Abramoff has made Republicans on the Hill increasingly nervous over the last year, as the investigation widened and details emerged about the gravy train of perks he lavished on lawmakersfrom expensive meals to golf outings to tickets to sporting events. So far, only one Representative, Bob Ney of Ohio, has been identified in public Justice Department documents as part of the Abramoff investigation, though he has not been charged. Former House Majority Leader Tom DeLay, who traveled with Abramoff to Scotland and Moscow in 1997 and 2000, is among as many as 40 current and former lawmakers and staffers believed to be under scrutiny by a Justice-led task force looking into Abramoff's activities.

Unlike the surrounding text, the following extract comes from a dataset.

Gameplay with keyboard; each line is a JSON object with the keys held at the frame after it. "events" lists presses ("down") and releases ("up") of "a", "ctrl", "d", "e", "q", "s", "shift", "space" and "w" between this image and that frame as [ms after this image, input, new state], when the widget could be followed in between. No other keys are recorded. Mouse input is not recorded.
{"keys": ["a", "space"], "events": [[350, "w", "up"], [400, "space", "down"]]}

The plea deal comes as the House Republican leadership faces trying times. DeLay was forced to step down as Houe Majority Leader after he was indicted on unrelated money laundering charges in Texas, and his temporary replacement, Majority Whip Roy Blunt of Missouri, has failed to corral increasingly fractious House Republicans. Leadership elections are expected when the House reconvenes at the end of January. And nervous incumbents worry that the Abramoff and DeLay scandals will hurt them in mid-term elections next fall.
Abramoff, 46, faces up to 30 years in prison and as much as $25 million in restitution to the victims of his alleged conspiracy alone. As part of the deal, he agreed to hand over more than $1.7 million in unpaid taxes to the IRS. On Wednesday, he's expected to plead guilty to fraud and conspiracy in a related case, involving his purchase of the SunCruz casino boat line.